Return each line of the listing below that contains the string "githubusercontent", matching case exactly.

▶ **Task data**:

───

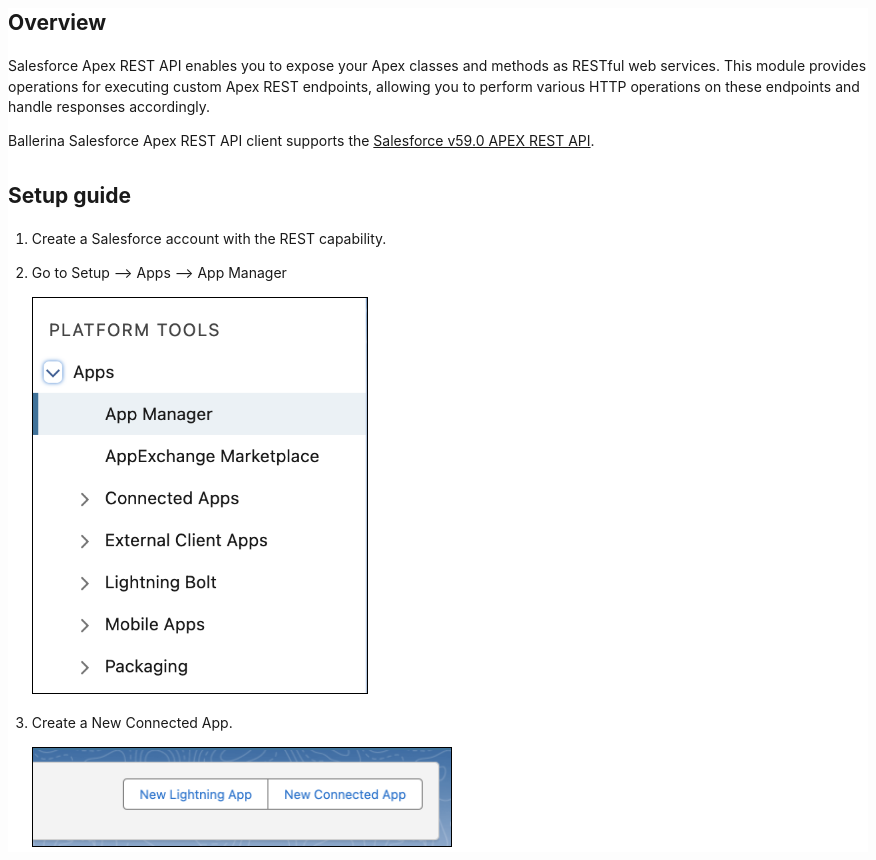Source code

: ## Overview

Salesforce Apex REST API enables you to expose your Apex classes and methods as RESTful web services. This module provides operations for executing custom Apex REST endpoints, allowing you to perform various HTTP operations on these endpoints and handle responses accordingly.

Ballerina Salesforce Apex REST API client supports the [Salesforce v59.0 APEX REST API](https://developer.salesforce.com/docs/atlas.en-us.apexcode.meta/apexcode/apex_rest_intro.htm).

## Setup guide

1. Create a Salesforce account with the REST capability.

2. Go to Setup --> Apps --> App Manager 

   <img src=https://raw.githubusercontent.com/ballerina-platform/module-ballerinax-salesforce/master/docs/setup/resources/side-panel.png alt="Setup Side Panel" width="40%" style="border:1px solid #000000">

3. Create a New Connected App.

   <img src=https://raw.githubusercontent.com/ballerina-platform/module-ballerinax-salesforce/master/docs/setup/resources/create-connected-apps.png alt="Create Connected Apps" width="50%" style="border:1px solid #000000">
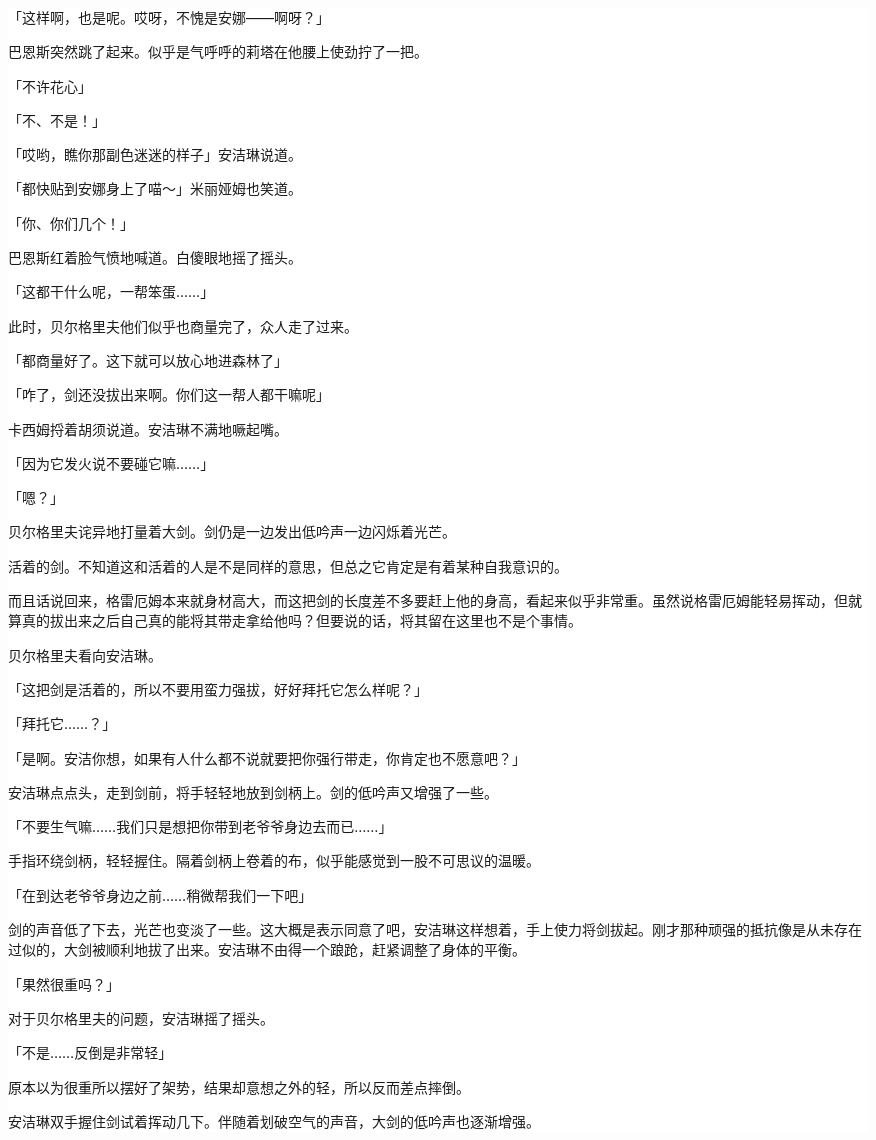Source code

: 「这样啊，也是呢。哎呀，不愧是安娜——啊呀？」

巴恩斯突然跳了起来。似乎是气呼呼的莉塔在他腰上使劲拧了一把。

「不许花心」

「不、不是！」

「哎哟，瞧你那副色迷迷的样子」安洁琳说道。

「都快贴到安娜身上了喵～」米丽娅姆也笑道。

「你、你们几个！」

巴恩斯红着脸气愤地喊道。白傻眼地摇了摇头。

「这都干什么呢，一帮笨蛋……」

此时，贝尔格里夫他们似乎也商量完了，众人走了过来。

「都商量好了。这下就可以放心地进森林了」

「咋了，剑还没拔出来啊。你们这一帮人都干嘛呢」

卡西姆捋着胡须说道。安洁琳不满地噘起嘴。

「因为它发火说不要碰它嘛……」

「嗯？」

贝尔格里夫诧异地打量着大剑。剑仍是一边发出低吟声一边闪烁着光芒。

活着的剑。不知道这和活着的人是不是同样的意思，但总之它肯定是有着某种自我意识的。

而且话说回来，格雷厄姆本来就身材高大，而这把剑的长度差不多要赶上他的身高，看起来似乎非常重。虽然说格雷厄姆能轻易挥动，但就算真的拔出来之后自己真的能将其带走拿给他吗？但要说的话，将其留在这里也不是个事情。

贝尔格里夫看向安洁琳。

「这把剑是活着的，所以不要用蛮力强拔，好好拜托它怎么样呢？」

「拜托它……？」

「是啊。安洁你想，如果有人什么都不说就要把你强行带走，你肯定也不愿意吧？」

安洁琳点点头，走到剑前，将手轻轻地放到剑柄上。剑的低吟声又增强了一些。

「不要生气嘛……我们只是想把你带到老爷爷身边去而已……」

手指环绕剑柄，轻轻握住。隔着剑柄上卷着的布，似乎能感觉到一股不可思议的温暖。

「在到达老爷爷身边之前……稍微帮我们一下吧」

剑的声音低了下去，光芒也变淡了一些。这大概是表示同意了吧，安洁琳这样想着，手上使力将剑拔起。刚才那种顽强的抵抗像是从未存在过似的，大剑被顺利地拔了出来。安洁琳不由得一个踉跄，赶紧调整了身体的平衡。

「果然很重吗？」

对于贝尔格里夫的问题，安洁琳摇了摇头。

「不是……反倒是非常轻」

原本以为很重所以摆好了架势，结果却意想之外的轻，所以反而差点摔倒。

安洁琳双手握住剑试着挥动几下。伴随着划破空气的声音，大剑的低吟声也逐渐增强。
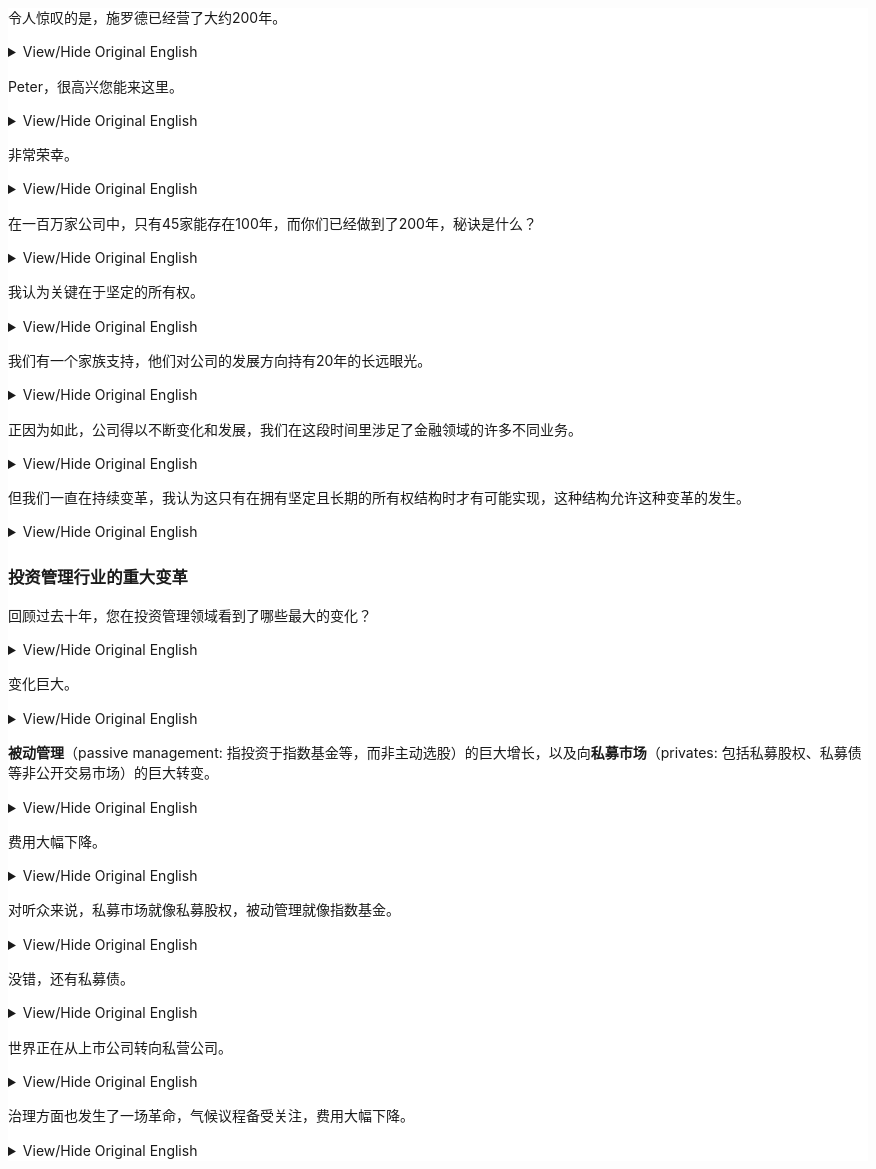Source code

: 令人惊叹的是，施罗德已经营了大约200年。

<details><summary>View/Hide Original English</summary></details>

Peter，很高兴您能来这里。

<details><summary>View/Hide Original English</summary></details>

非常荣幸。

<details><summary>View/Hide Original English</summary></details>

在一百万家公司中，只有45家能存在100年，而你们已经做到了200年，秘诀是什么？

<details><summary>View/Hide Original English</summary></details>

我认为关键在于坚定的所有权。

<details><summary>View/Hide Original English</summary></details>

我们有一个家族支持，他们对公司的发展方向持有20年的长远眼光。

<details><summary>View/Hide Original English</summary></details>

正因为如此，公司得以不断变化和发展，我们在这段时间里涉足了金融领域的许多不同业务。

<details><summary>View/Hide Original English</summary></details>

但我们一直在持续变革，我认为这只有在拥有坚定且长期的所有权结构时才有可能实现，这种结构允许这种变革的发生。

<details><summary>View/Hide Original English</summary></details>

### 投资管理行业的重大变革

回顾过去十年，您在投资管理领域看到了哪些最大的变化？

<details><summary>View/Hide Original English</summary></details>

变化巨大。

<details><summary>View/Hide Original English</summary></details>

**被动管理**（passive management: 指投资于指数基金等，而非主动选股）的巨大增长，以及向**私募市场**（privates: 包括私募股权、私募债等非公开交易市场）的巨大转变。

<details><summary>View/Hide Original English</summary></details>

费用大幅下降。

<details><summary>View/Hide Original English</summary></details>

对听众来说，私募市场就像私募股权，被动管理就像指数基金。

<details><summary>View/Hide Original English</summary></details>

没错，还有私募债。

<details><summary>View/Hide Original English</summary></details>

世界正在从上市公司转向私营公司。

<details><summary>View/Hide Original English</summary></details>

治理方面也发生了一场革命，气候议程备受关注，费用大幅下降。

<details><summary>View/Hide Original English</summary></details>
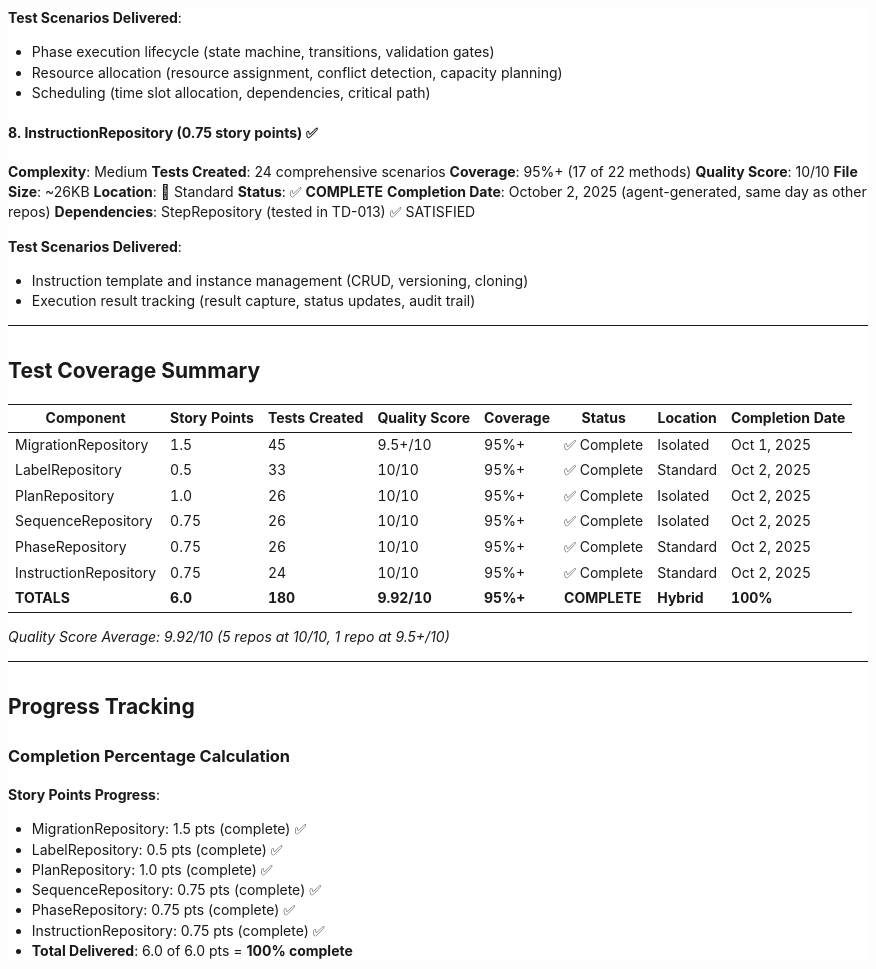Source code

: **Test Scenarios Delivered**:

- Phase execution lifecycle (state machine, transitions, validation gates)
- Resource allocation (resource assignment, conflict detection, capacity planning)
- Scheduling (time slot allocation, dependencies, critical path)

#### 8. InstructionRepository (0.75 story points) ✅

**Complexity**: Medium
**Tests Created**: 24 comprehensive scenarios
**Coverage**: 95%+ (17 of 22 methods)
**Quality Score**: 10/10
**File Size**: ~26KB
**Location**: 📁 Standard
**Status**: ✅ **COMPLETE**
**Completion Date**: October 2, 2025 (agent-generated, same day as other repos)
**Dependencies**: StepRepository (tested in TD-013) ✅ SATISFIED

**Test Scenarios Delivered**:

- Instruction template and instance management (CRUD, versioning, cloning)
- Execution result tracking (result capture, status updates, audit trail)

---

## Test Coverage Summary

| Component             | Story Points | Tests Created | Quality Score | Coverage | Status       | Location   | Completion Date |
| --------------------- | ------------ | ------------- | ------------- | -------- | ------------ | ---------- | --------------- |
| MigrationRepository   | 1.5          | 45            | 9.5+/10       | 95%+     | ✅ Complete  | Isolated   | Oct 1, 2025     |
| LabelRepository       | 0.5          | 33            | 10/10         | 95%+     | ✅ Complete  | Standard   | Oct 2, 2025     |
| PlanRepository        | 1.0          | 26            | 10/10         | 95%+     | ✅ Complete  | Isolated   | Oct 2, 2025     |
| SequenceRepository    | 0.75         | 26            | 10/10         | 95%+     | ✅ Complete  | Isolated   | Oct 2, 2025     |
| PhaseRepository       | 0.75         | 26            | 10/10         | 95%+     | ✅ Complete  | Standard   | Oct 2, 2025     |
| InstructionRepository | 0.75         | 24            | 10/10         | 95%+     | ✅ Complete  | Standard   | Oct 2, 2025     |
| **TOTALS**            | **6.0**      | **180**       | **9.92/10**   | **95%+** | **COMPLETE** | **Hybrid** | **100%**        |

_Quality Score Average: 9.92/10 (5 repos at 10/10, 1 repo at 9.5+/10)_

---

## Progress Tracking

### Completion Percentage Calculation

**Story Points Progress**:

- MigrationRepository: 1.5 pts (complete) ✅
- LabelRepository: 0.5 pts (complete) ✅
- PlanRepository: 1.0 pts (complete) ✅
- SequenceRepository: 0.75 pts (complete) ✅
- PhaseRepository: 0.75 pts (complete) ✅
- InstructionRepository: 0.75 pts (complete) ✅
- **Total Delivered**: 6.0 of 6.0 pts = **100% complete**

───

▶ **Response**:
   <img src=https://raw.githubusercontent.com/ballerina-platform/module-ballerinax-salesforce/master/docs/setup/resources/side-panel.png alt="Setup Side Panel" width="40%" style="border:1px solid #000000">
   <img src=https://raw.githubusercontent.com/ballerina-platform/module-ballerinax-salesforce/master/docs/setup/resources/create-connected-apps.png alt="Create Connected Apps" width="50%" style="border:1px solid #000000">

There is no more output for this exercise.